Exercise directions: Continue the passage on Wang Yu's martial arts films, picking up right after its final sentence.

Text extract:
= = =
Wang Yu also represents a particular form of “regional imagination” as defined by Yingjin Zhang in Chinese National Cinema, but not in terms of an abstract “cultural ideal” mentioned by Stephen Teo in his chapter on Bruce Lee in Hong Kong Cinema: The Extra Dimensions. Rather, it is one related to challenging changing cultural and historical circumstances affecting Chinese masculinity resulting in crisis situations affecting definitions of a hero. (Teo 1997: 112; Zhang 2004: 187–188) This first appears in One-Armed Swordsman (Cheh Chang, 1967), in which the hero is torn between loyalty to his adopted sifu in a dysfunctional family situation and his decision to leave his potential life as a peaceful farmer to rescue his master. In Golden Swallow (Cheh Chang, 1968), Wang Yu’s Silver Roc is torn between conflicting desires for his lost love Golden Swallow and destructive sado-masochistic tendencies that lead to his ingrained desire for a violent death as the only way to resolve contradictions affecting his own personality. As Stephen Teo has also shown, The Sword is a devastating critique of the martial arts ethos. It focuses upon the deadly conflict between duty and contradictory desires to avoid traditional obligations. This feature may explain the masochistic element that critics such as Tony Rayns have seen in his films (Rayns 1980: 99–100; Rayns 1996: 155–158; Williams 1999: 20; Teo 2009: 147–148).2 He gained from his association with Chang Cheh, but he also developed elements within this collaboration as well as sometimes repeating them with little variation, as in One-Armed Boxer (Wang Yu, 1972).
= = =
Data section:
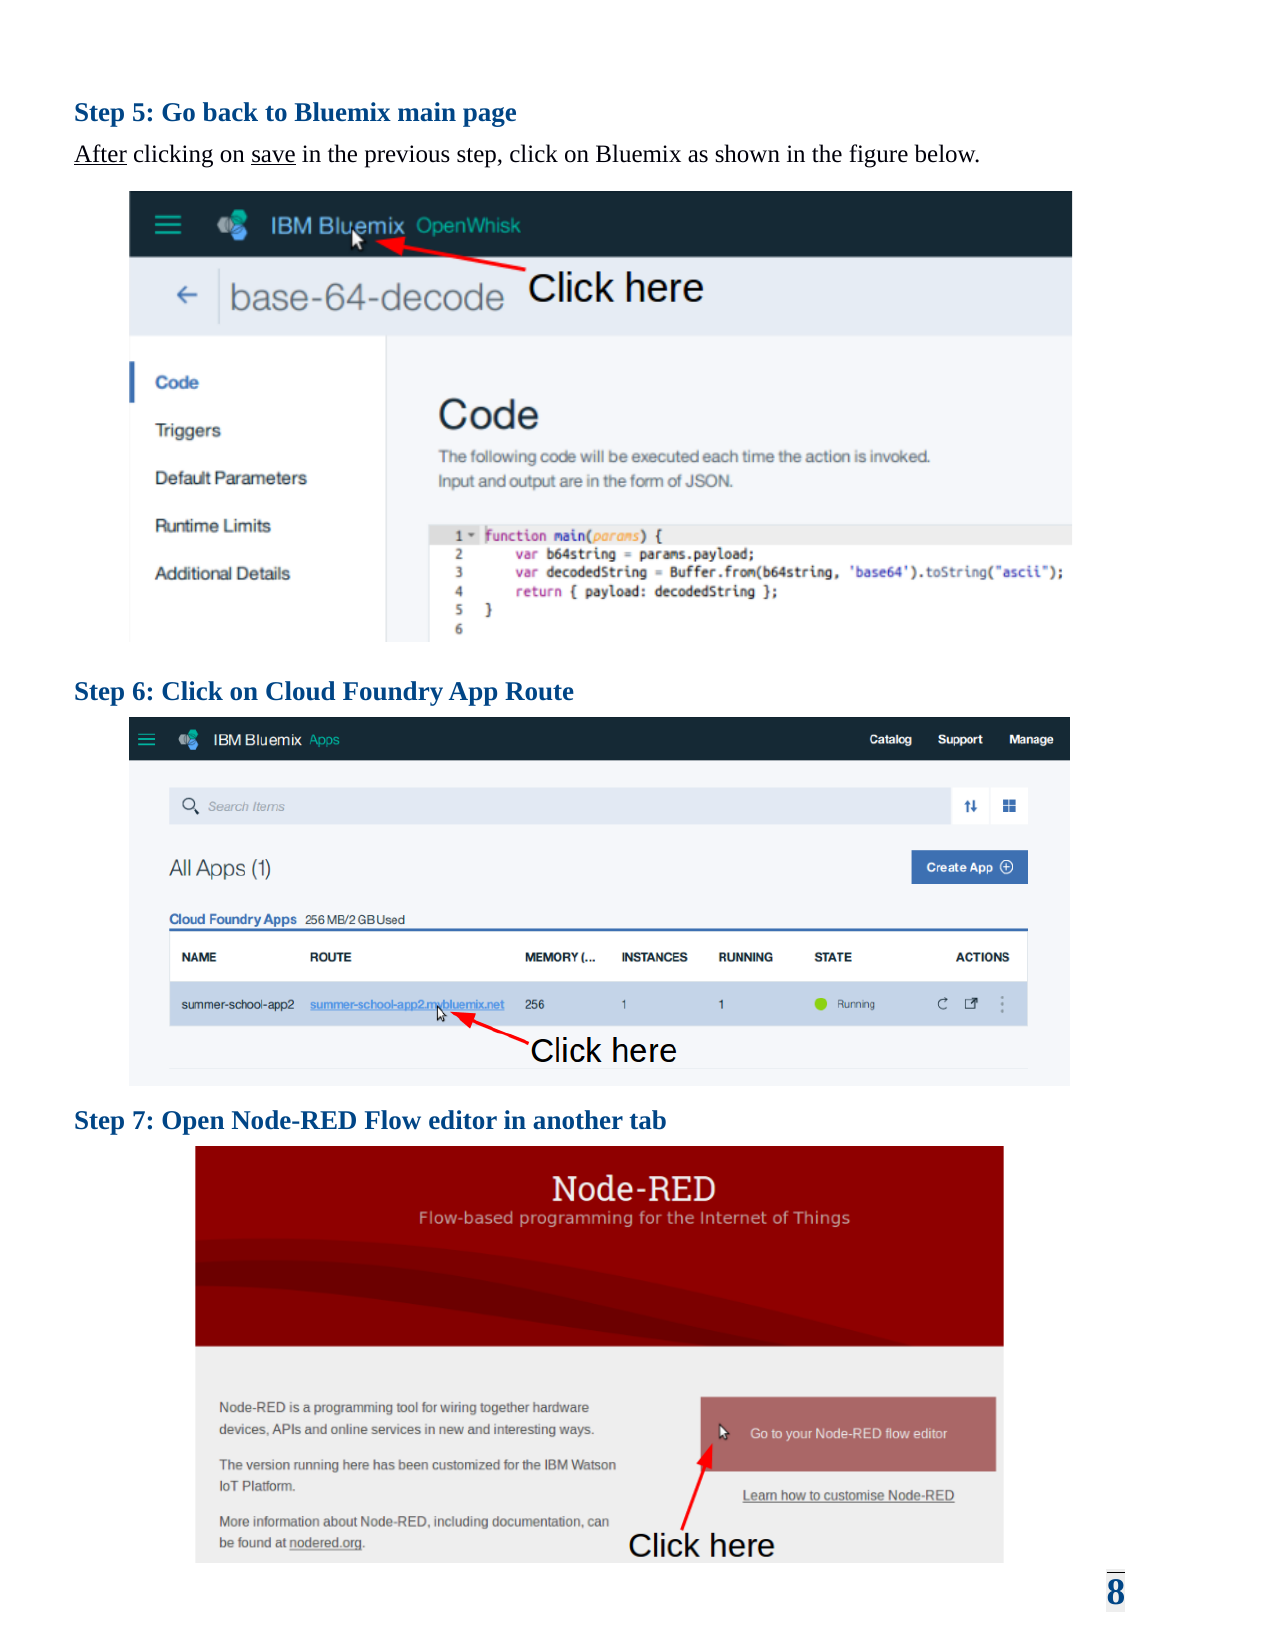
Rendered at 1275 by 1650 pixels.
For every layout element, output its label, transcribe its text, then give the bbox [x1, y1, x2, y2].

subtitle Step 6: Click on Cloud Foundry App Route [74, 675, 1125, 706]
picture [129, 191, 1073, 642]
subtitle Step 7: Open Node-RED Flow editor in another tab [74, 1104, 1125, 1135]
text After clicking on save in the previous step, click on Bluemix as shown in the figure below. [74, 139, 1125, 168]
picture [129, 717, 1070, 1086]
picture [195, 1146, 1004, 1563]
subtitle Step 5: Go back to Bluemix main page [74, 96, 1125, 127]
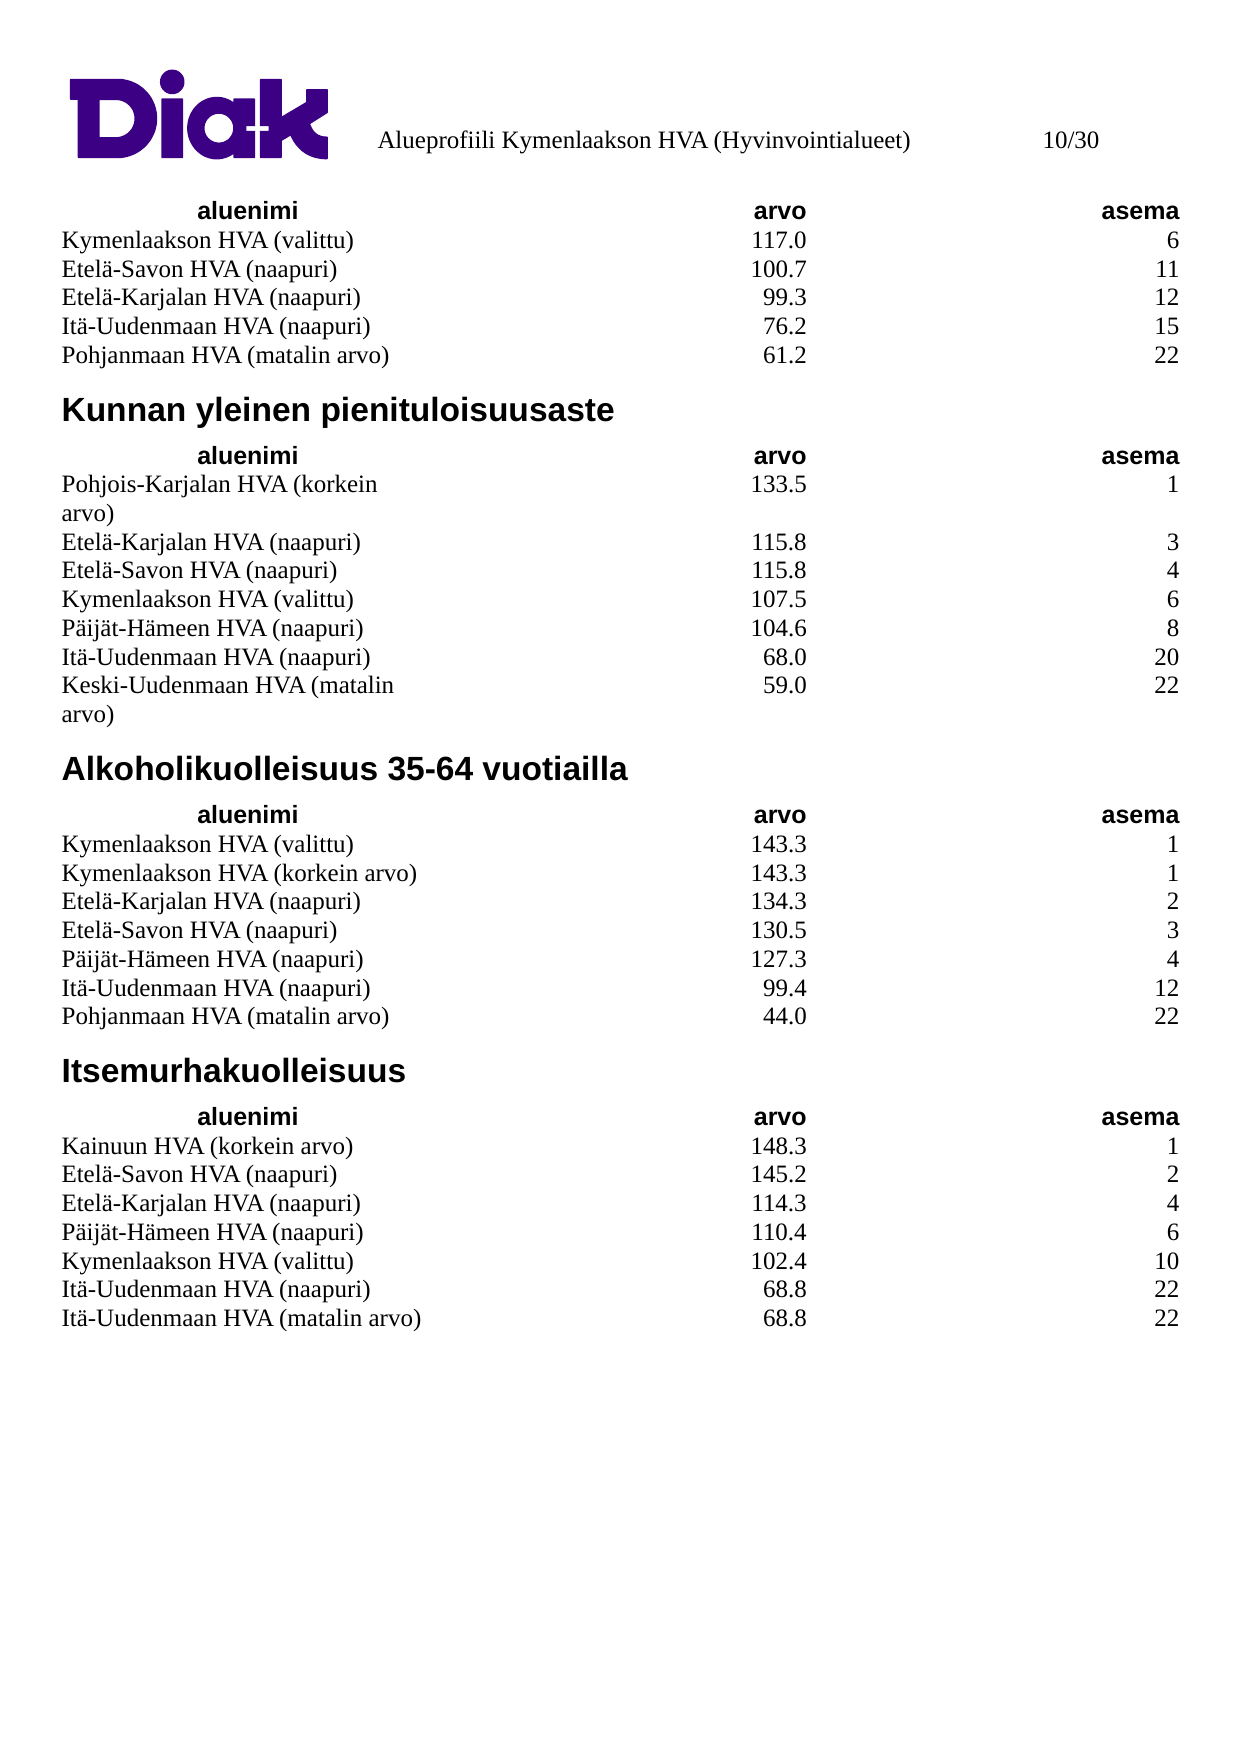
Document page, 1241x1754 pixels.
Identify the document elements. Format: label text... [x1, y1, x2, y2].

table_cell 134.3 [434, 886, 806, 915]
table_cell 44.0 [434, 1001, 806, 1030]
table_header arvo [434, 800, 806, 829]
table_cell Etelä-Savon HVA (naapuri) [61, 254, 434, 282]
table_cell Etelä-Karjalan HVA (naapuri) [61, 283, 434, 311]
table_cell 127.3 [434, 944, 806, 973]
table_cell 22 [806, 340, 1179, 369]
table_cell Päijät-Hämeen HVA (naapuri) [61, 613, 434, 642]
table_cell 145.2 [434, 1160, 806, 1188]
table_cell 22 [806, 1275, 1179, 1303]
table_cell 107.5 [434, 584, 806, 613]
table_cell 12 [806, 283, 1179, 311]
table_cell 22 [806, 671, 1179, 728]
subtitle Kunnan yleinen pienituloisuusaste [61, 389, 1179, 428]
table_header arvo [434, 1102, 806, 1131]
table_cell 3 [806, 915, 1179, 944]
table_cell Pohjanmaan HVA (matalin arvo) [61, 1001, 434, 1030]
table_cell 148.3 [434, 1131, 806, 1159]
table_cell 22 [806, 1001, 1179, 1030]
table_cell 8 [806, 613, 1179, 642]
table_cell 59.0 [434, 671, 806, 728]
table_cell 68.0 [434, 642, 806, 671]
table_cell Kymenlaakson HVA (valittu) [61, 829, 434, 858]
table_cell 4 [806, 1188, 1179, 1217]
table_cell 115.8 [434, 556, 806, 584]
table_cell Kymenlaakson HVA (valittu) [61, 1246, 434, 1274]
table_cell 76.2 [434, 311, 806, 340]
table_cell 20 [806, 642, 1179, 671]
table_cell 61.2 [434, 340, 806, 369]
table_cell Pohjois-Karjalan HVA (korkein arvo) [61, 469, 434, 527]
table_cell 110.4 [434, 1217, 806, 1246]
table_cell 10 [806, 1246, 1179, 1274]
table_cell 4 [806, 556, 1179, 584]
table_cell Etelä-Savon HVA (naapuri) [61, 556, 434, 584]
table_cell Etelä-Savon HVA (naapuri) [61, 1160, 434, 1188]
table_cell 104.6 [434, 613, 806, 642]
table_cell Kymenlaakson HVA (valittu) [61, 225, 434, 254]
table_cell 3 [806, 527, 1179, 556]
table_cell 68.8 [434, 1303, 806, 1332]
table_cell Itä-Uudenmaan HVA (naapuri) [61, 1275, 434, 1303]
table_cell 1 [806, 469, 1179, 527]
table_header arvo [434, 196, 806, 225]
table_cell 130.5 [434, 915, 806, 944]
table_cell 15 [806, 311, 1179, 340]
table_cell 22 [806, 1303, 1179, 1332]
table_cell 1 [806, 829, 1179, 858]
table_cell 6 [806, 584, 1179, 613]
table_cell Kymenlaakson HVA (valittu) [61, 584, 434, 613]
table_header asema [806, 800, 1179, 829]
table_cell 4 [806, 944, 1179, 973]
table_cell 100.7 [434, 254, 806, 282]
table_cell Päijät-Hämeen HVA (naapuri) [61, 1217, 434, 1246]
table_cell Pohjanmaan HVA (matalin arvo) [61, 340, 434, 369]
subtitle Itsemurhakuolleisuus [61, 1051, 1179, 1089]
table_cell 114.3 [434, 1188, 806, 1217]
table_cell 1 [806, 1131, 1179, 1159]
table_cell Kainuun HVA (korkein arvo) [61, 1131, 434, 1159]
table_header aluenimi [61, 1102, 434, 1131]
table_cell Etelä-Karjalan HVA (naapuri) [61, 527, 434, 556]
table_header asema [806, 441, 1179, 469]
table_cell 2 [806, 886, 1179, 915]
table_cell 115.8 [434, 527, 806, 556]
table_cell Keski-Uudenmaan HVA (matalin arvo) [61, 671, 434, 728]
table_cell 99.4 [434, 973, 806, 1001]
table_cell 1 [806, 858, 1179, 886]
table_cell 6 [806, 225, 1179, 254]
table_cell Itä-Uudenmaan HVA (naapuri) [61, 311, 434, 340]
table_cell 11 [806, 254, 1179, 282]
table_cell 143.3 [434, 858, 806, 886]
table_cell Etelä-Savon HVA (naapuri) [61, 915, 434, 944]
table_cell Itä-Uudenmaan HVA (naapuri) [61, 642, 434, 671]
table_header aluenimi [61, 196, 434, 225]
table_header asema [806, 1102, 1179, 1131]
table_cell 102.4 [434, 1246, 806, 1274]
table_cell 133.5 [434, 469, 806, 527]
table_header asema [806, 196, 1179, 225]
table_cell Etelä-Karjalan HVA (naapuri) [61, 1188, 434, 1217]
table_cell 117.0 [434, 225, 806, 254]
table_header aluenimi [61, 800, 434, 829]
table_cell 12 [806, 973, 1179, 1001]
table_cell Itä-Uudenmaan HVA (matalin arvo) [61, 1303, 434, 1332]
table_cell Itä-Uudenmaan HVA (naapuri) [61, 973, 434, 1001]
table_cell 143.3 [434, 829, 806, 858]
subtitle Alkoholikuolleisuus 35-64 vuotiailla [61, 749, 1179, 788]
table_cell Etelä-Karjalan HVA (naapuri) [61, 886, 434, 915]
table_header arvo [434, 441, 806, 469]
table_header aluenimi [61, 441, 434, 469]
table_cell Kymenlaakson HVA (korkein arvo) [61, 858, 434, 886]
table_cell 2 [806, 1160, 1179, 1188]
table_cell 6 [806, 1217, 1179, 1246]
table_cell Päijät-Hämeen HVA (naapuri) [61, 944, 434, 973]
table_cell 68.8 [434, 1275, 806, 1303]
table_cell 99.3 [434, 283, 806, 311]
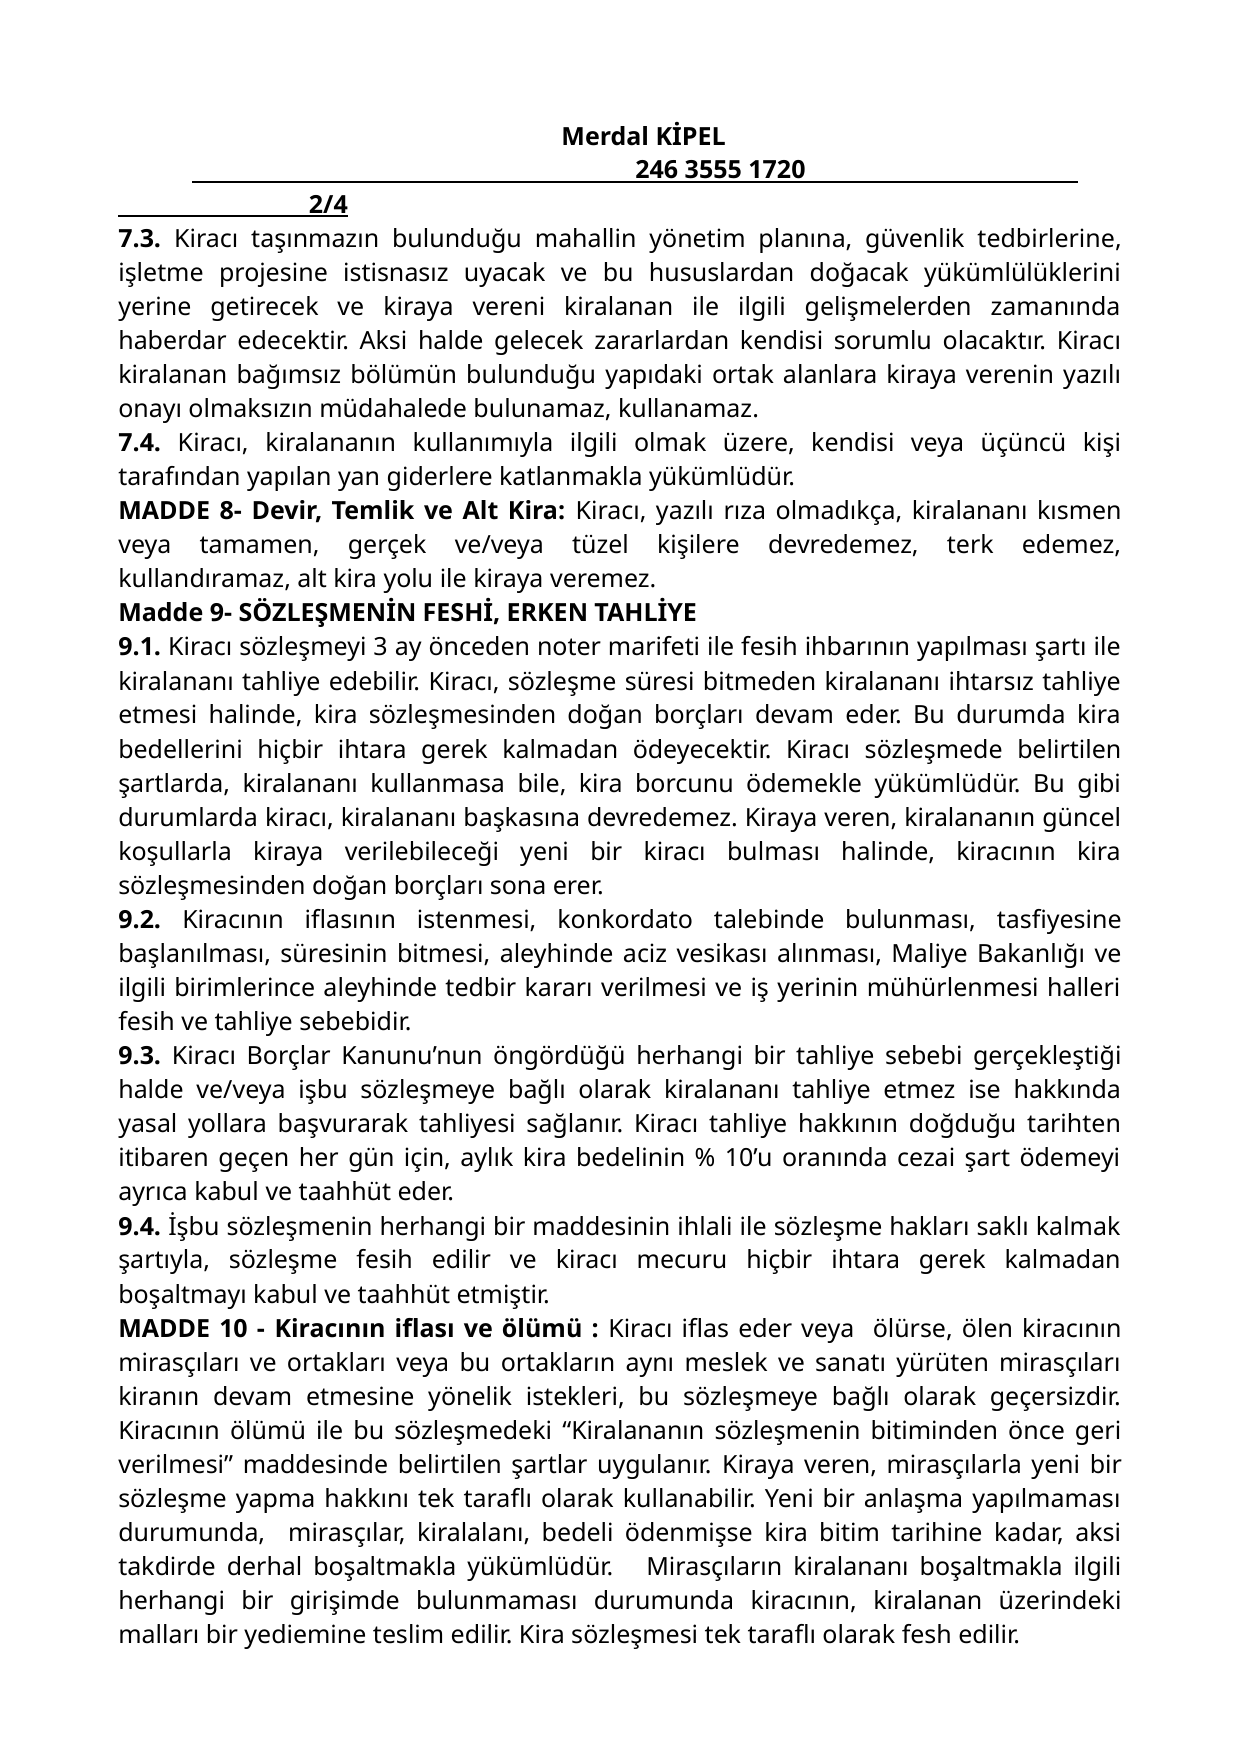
= = =
Task result:
Born in the Wuxi Jiangsu Province of China on 28 March 1943, Wang Yu and his parents re-located to Taiwan following the Maoist seizure of control of his homeland. He performed his military service in Taiwan and achieved celebrity status in Hong Kong by winning several swimming and water polo championships before joining Shaw Brothers in 1963. Known also for his expertise in karate and interest in racing cars, the Mandarin-speaking young actor would become a valuable addition for Shaw Brothers, a studio producing Mandarin films as well as beginning to develop wuxia movies at this time that emphasized swordsmanship rather than unarmed combat. According to most publicity reports, Wang Yu took the leading role in the black and white, widescreen action film Tiger Boy (1966), directed by Chang Cheh, after winning a competition. The film was shot in 1963, released a year later, and re-released in 1966 following Wang Yu’s appearance in Temple of the Red Lotus (Hsu Teng-Hung, 1965) and its sequel Twin Swords (Hsu Teng-Hung, 1965). Co-starring Margaret Tu Chuan, and also featuring several actors the young star would work with at different times of his career, such as Chin Peng, Lo Lieh, and Ku Feng, Tiger Boy was a period drama dealing with a wandering knight-errant’s quest for revenge on those responsible for his father’s death fifteen years before and the romantic entanglements he encounters on the way. Tiger Boy’s release may have been hindered by the fact that it was made in black and white at a time Shaw Brothers were releasing mostly color films. Unfortunately, this film is difficult to access and Celestial Pictures inform me that they have no plans to re-release it on either DVD or VCD formats. It is difficult to ascertain whether Tiger Boy contained intimations of the tormented hero and masochistic bloodshed that became a hallmark of later collaboration between star and director. However, The Temple of the Red Lotus and its successors have been re-released on DVD, providing critics and viewers with an early example of Wang Yu’s career in which he exhibits a very different type of star persona from that he would be exclusively associated with in later films made with Chang Cheh and other directors.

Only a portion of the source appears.